How A Horror Game Set In A Slaughterhouse Took Me Back To The Days Of The ZX Spectrum

Horror games take on all shapes and sizes, yet not many come smaller than the star of High Room Studio’s Saborus. In an ingenious twist, the player is a chicken, one of the millions of creatures that serve merely as potential food for our plates. Awaking in a slaughterhouse, this brave fowl makes a bid for its freedom, dodging conveyors, masked humans and other creatures, each out to mutiliate it and ultimately consume its tender flesh.

It’s a novel concept, and being semi-realistic, there’s no chance of this chicken picking up a semi-automatic and taking the fight to those horrible humans. All it can do is run, hide and pick up light objects. And operate a computer. And jump.

Jumping was a key part of the Eighties gaming scene. Games such as Manic Miner (itself inspired by the old Atari classic, Miner 2049er) utilised the mechanic with relentless enthusiasm. You jumped over gaps, enemies, deadly plants, and up onto higher platforms. Developers constructed whole games around the idea that hurling yourself into the air was fun.

For many gamers, it was. Manic Miner’s follow-up, Jet Set Willy, expanded the genre to an open, explorable world, and rivals imitated the sequel’s style following its dramatic success. But for me, the genre had an edge that I didn’t like. Difficulty spikes were common, with some areas or rooms presenting seemingly impossible layouts. The notorious pixel-perfect jumping was rife. And should you miss the platform and drop more than a couple of centimetres, it would be another life gone, or worse, game over.

Matthew Smith’s Manic Miner

It’s a gameplay design that continues today in some retro 2D platformers, but has reappeared here in 3D form thanks to Saborus. Your chicken, bless its little heart, must negotiate the ledges, desks, platforms and shelving of a dangerously stacked abbatoir if it is to escape this dark nightmare. There’s no free-flowing jumping here, boosted by a double-tap multi-jump. Even though, in the context of controlling a chicken, that would, for once, actually make sense. You need to take special care, as falling too far—like in those old platform games—has a terminal result.

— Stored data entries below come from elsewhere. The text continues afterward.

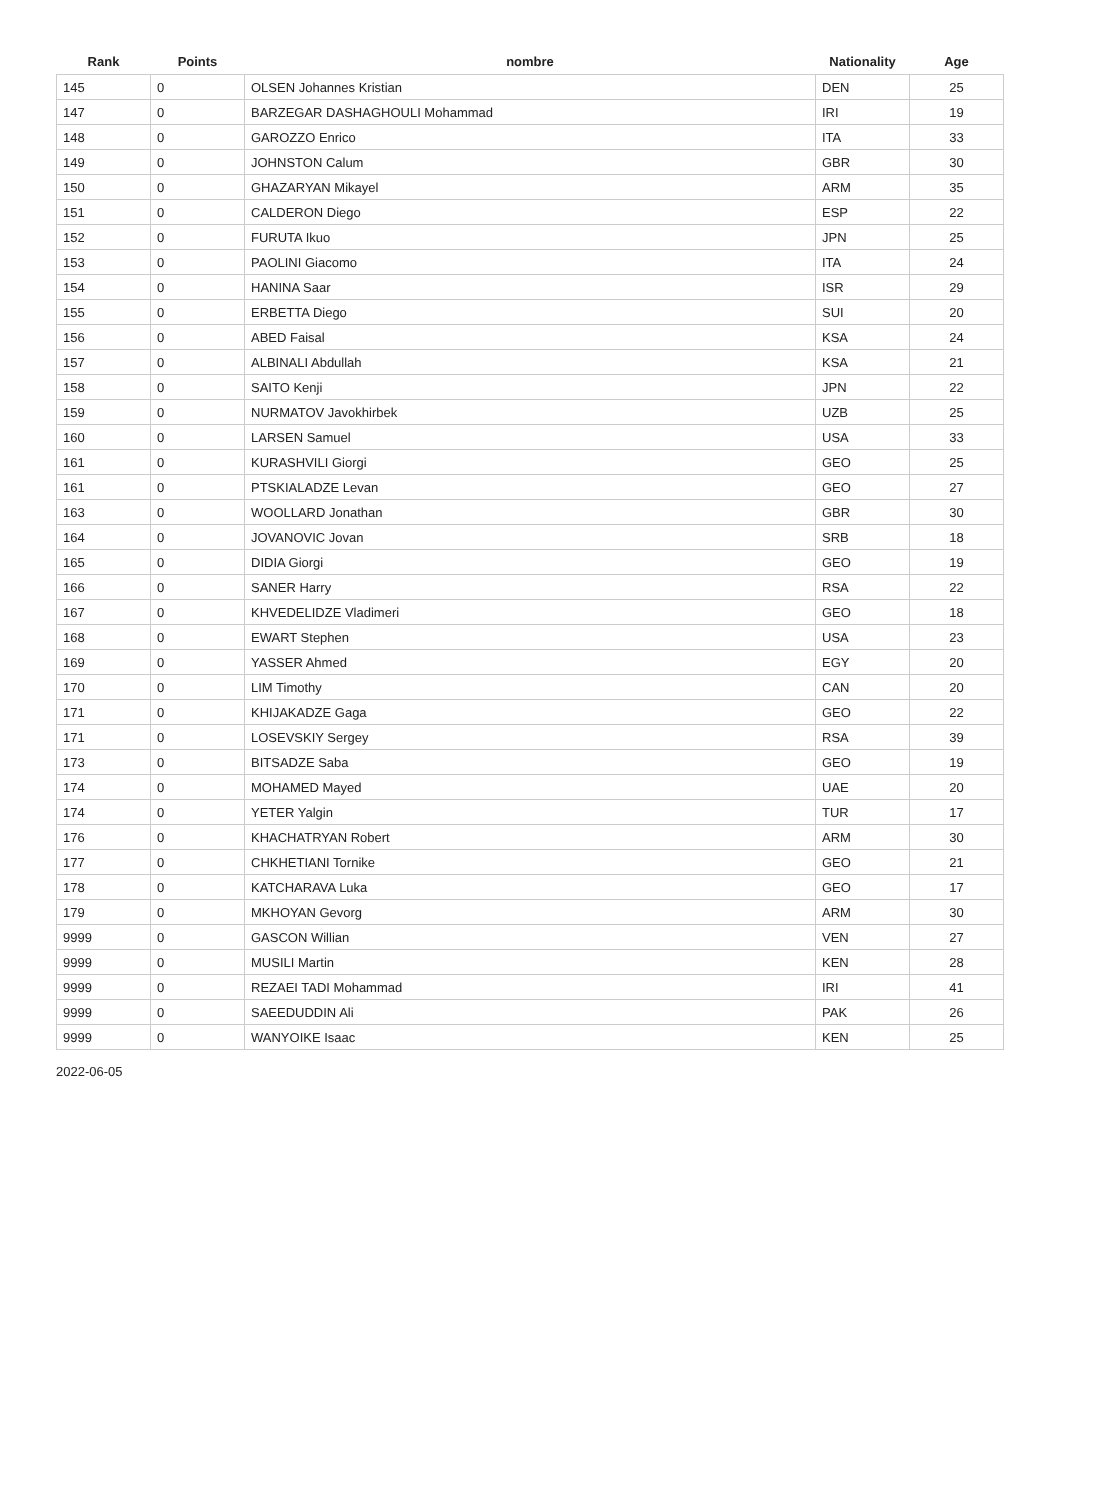| Rank | Points | nombre | Nationality | Age |
| --- | --- | --- | --- | --- |
| 145 | 0 | OLSEN Johannes Kristian | DEN | 25 |
| 147 | 0 | BARZEGAR DASHAGHOULI Mohammad | IRI | 19 |
| 148 | 0 | GAROZZO Enrico | ITA | 33 |
| 149 | 0 | JOHNSTON Calum | GBR | 30 |
| 150 | 0 | GHAZARYAN Mikayel | ARM | 35 |
| 151 | 0 | CALDERON Diego | ESP | 22 |
| 152 | 0 | FURUTA Ikuo | JPN | 25 |
| 153 | 0 | PAOLINI Giacomo | ITA | 24 |
| 154 | 0 | HANINA Saar | ISR | 29 |
| 155 | 0 | ERBETTA Diego | SUI | 20 |
| 156 | 0 | ABED Faisal | KSA | 24 |
| 157 | 0 | ALBINALI Abdullah | KSA | 21 |
| 158 | 0 | SAITO Kenji | JPN | 22 |
| 159 | 0 | NURMATOV Javokhirbek | UZB | 25 |
| 160 | 0 | LARSEN Samuel | USA | 33 |
| 161 | 0 | KURASHVILI Giorgi | GEO | 25 |
| 161 | 0 | PTSKIALADZE Levan | GEO | 27 |
| 163 | 0 | WOOLLARD Jonathan | GBR | 30 |
| 164 | 0 | JOVANOVIC Jovan | SRB | 18 |
| 165 | 0 | DIDIA Giorgi | GEO | 19 |
| 166 | 0 | SANER Harry | RSA | 22 |
| 167 | 0 | KHVEDELIDZE Vladimeri | GEO | 18 |
| 168 | 0 | EWART Stephen | USA | 23 |
| 169 | 0 | YASSER Ahmed | EGY | 20 |
| 170 | 0 | LIM Timothy | CAN | 20 |
| 171 | 0 | KHIJAKADZE Gaga | GEO | 22 |
| 171 | 0 | LOSEVSKIY Sergey | RSA | 39 |
| 173 | 0 | BITSADZE Saba | GEO | 19 |
| 174 | 0 | MOHAMED Mayed | UAE | 20 |
| 174 | 0 | YETER Yalgin | TUR | 17 |
| 176 | 0 | KHACHATRYAN Robert | ARM | 30 |
| 177 | 0 | CHKHETIANI Tornike | GEO | 21 |
| 178 | 0 | KATCHARAVA Luka | GEO | 17 |
| 179 | 0 | MKHOYAN Gevorg | ARM | 30 |
| 9999 | 0 | GASCON Willian | VEN | 27 |
| 9999 | 0 | MUSILI Martin | KEN | 28 |
| 9999 | 0 | REZAEI TADI Mohammad | IRI | 41 |
| 9999 | 0 | SAEEDUDDIN Ali | PAK | 26 |
| 9999 | 0 | WANYOIKE Isaac | KEN | 25 |
2022-06-05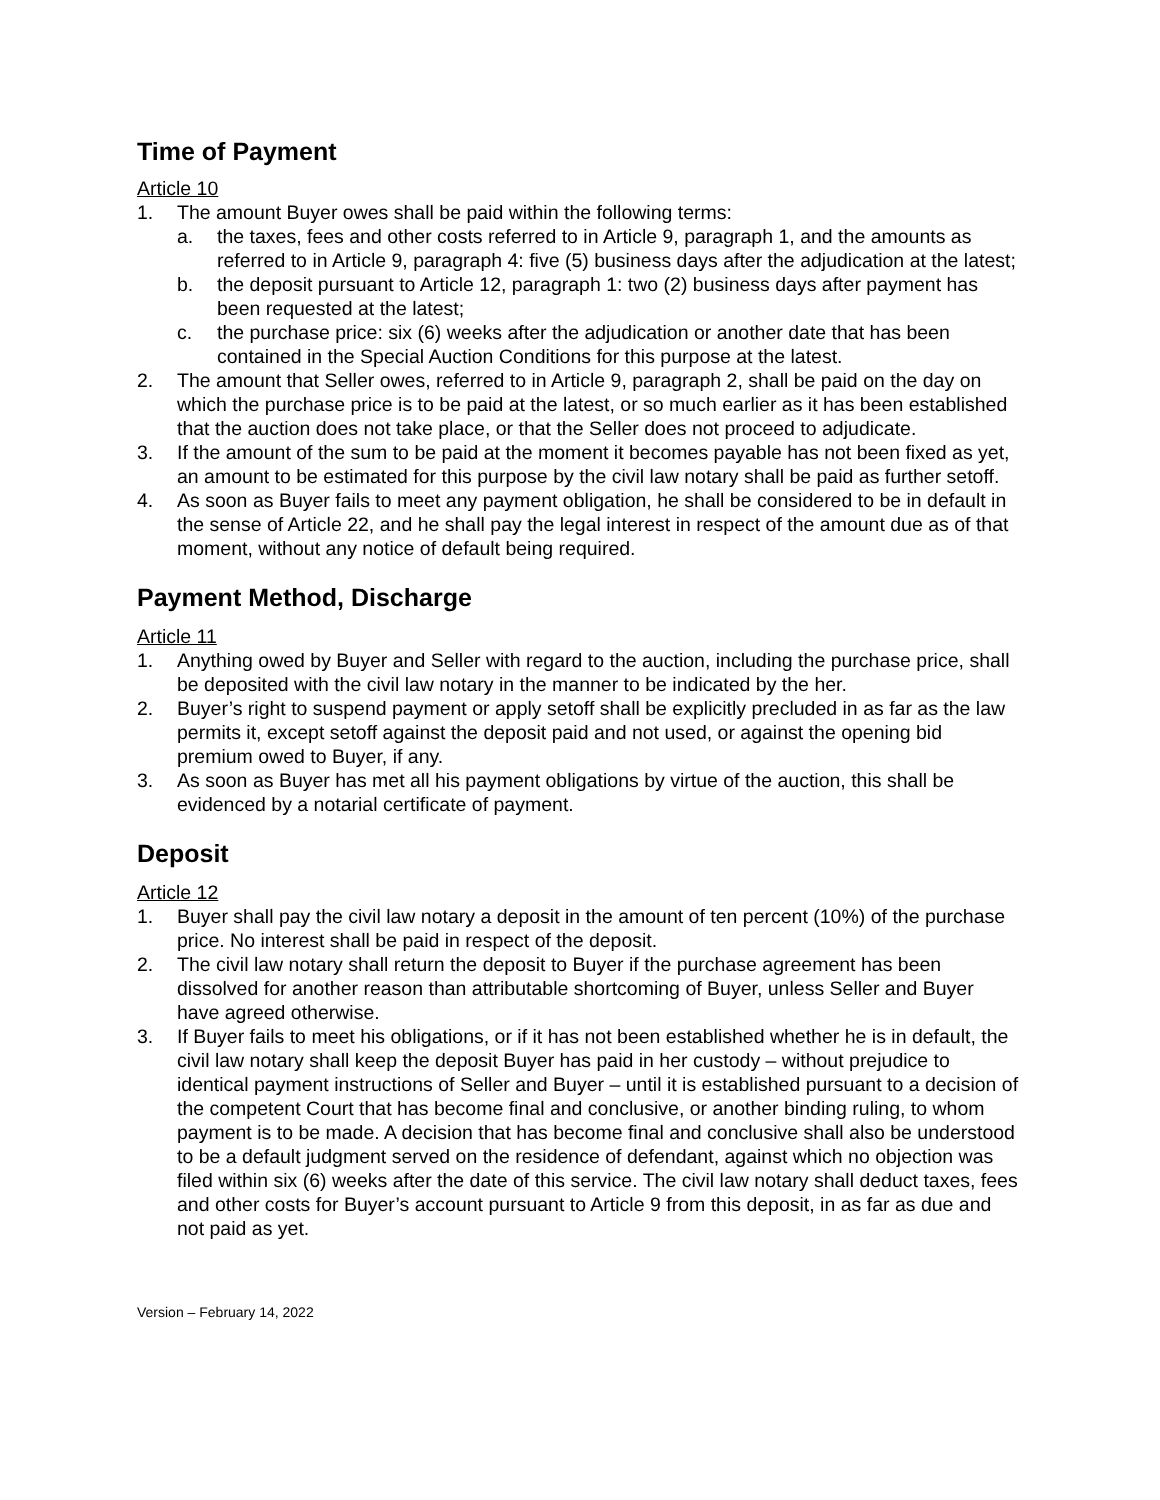Time of Payment
Article 10
1. The amount Buyer owes shall be paid within the following terms:
a. the taxes, fees and other costs referred to in Article 9, paragraph 1, and the amounts as referred to in Article 9, paragraph 4: five (5) business days after the adjudication at the latest;
b. the deposit pursuant to Article 12, paragraph 1: two (2) business days after payment has been requested at the latest;
c. the purchase price: six (6) weeks after the adjudication or another date that has been contained in the Special Auction Conditions for this purpose at the latest.
2. The amount that Seller owes, referred to in Article 9, paragraph 2, shall be paid on the day on which the purchase price is to be paid at the latest, or so much earlier as it has been established that the auction does not take place, or that the Seller does not proceed to adjudicate.
3. If the amount of the sum to be paid at the moment it becomes payable has not been fixed as yet, an amount to be estimated for this purpose by the civil law notary shall be paid as further setoff.
4. As soon as Buyer fails to meet any payment obligation, he shall be considered to be in default in the sense of Article 22, and he shall pay the legal interest in respect of the amount due as of that moment, without any notice of default being required.
Payment Method, Discharge
Article 11
1. Anything owed by Buyer and Seller with regard to the auction, including the purchase price, shall be deposited with the civil law notary in the manner to be indicated by the her.
2. Buyer’s right to suspend payment or apply setoff shall be explicitly precluded in as far as the law permits it, except setoff against the deposit paid and not used, or against the opening bid premium owed to Buyer, if any.
3. As soon as Buyer has met all his payment obligations by virtue of the auction, this shall be evidenced by a notarial certificate of payment.
Deposit
Article 12
1. Buyer shall pay the civil law notary a deposit in the amount of ten percent (10%) of the purchase price. No interest shall be paid in respect of the deposit.
2. The civil law notary shall return the deposit to Buyer if the purchase agreement has been dissolved for another reason than attributable shortcoming of Buyer, unless Seller and Buyer have agreed otherwise.
3. If Buyer fails to meet his obligations, or if it has not been established whether he is in default, the civil law notary shall keep the deposit Buyer has paid in her custody – without prejudice to identical payment instructions of Seller and Buyer – until it is established pursuant to a decision of the competent Court that has become final and conclusive, or another binding ruling, to whom payment is to be made. A decision that has become final and conclusive shall also be understood to be a default judgment served on the residence of defendant, against which no objection was filed within six (6) weeks after the date of this service. The civil law notary shall deduct taxes, fees and other costs for Buyer’s account pursuant to Article 9 from this deposit, in as far as due and not paid as yet.
Version – February 14, 2022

But wait—unlike Miner Willy, chickens can fly, right? Well, yes and no, as it turns out. Weakened by decades of domestication and factory breeding, your average chicken struggles to even get off the ground these days, especially if it’s been fattened up in the thigh and breast areas. Saborus’s lean model might be able to hover and even fly for a short distance, but it’s entirely likely its fragile frame would suffer from falling even a medium distance.

Interestingly, Manic Miner’s author, Matthew Smith, apparently had a thing for chickens: his comeback game, Attack Of The Mutant Zombie Flesh Eating Chickens From Mars, threatened to turn the tables, the alien fowl landing in Arizona, with only a small dog standing in the way of their conquest of Earth. Unfortunately, like many battery hens, it never saw the light of day.

Back to Saborus, and sadly it means the old frustrations crept in. I was no longer a chicken, working my way through hazardous corridors and rooms in a 3D environment; I was back in my bedroom in 1985, swearing like a stevedore as I failed once more to get past the dreaded Solar Power Generator. I didn’t have much patience back then, and decades of videogame tutorials and hand-holding have blunted it further.

It’s a shame, as Saborus offers a unique perspective on the survival horror genre, a sad walk—and jump!—through an unpleasant world that most of us try not to think about while we’re tucking in to our evening meal.

Don’t blame me. Blame Manic Miner.

Saborus is available on Xbox Series X/S, PC and PlayStation 4 & 5.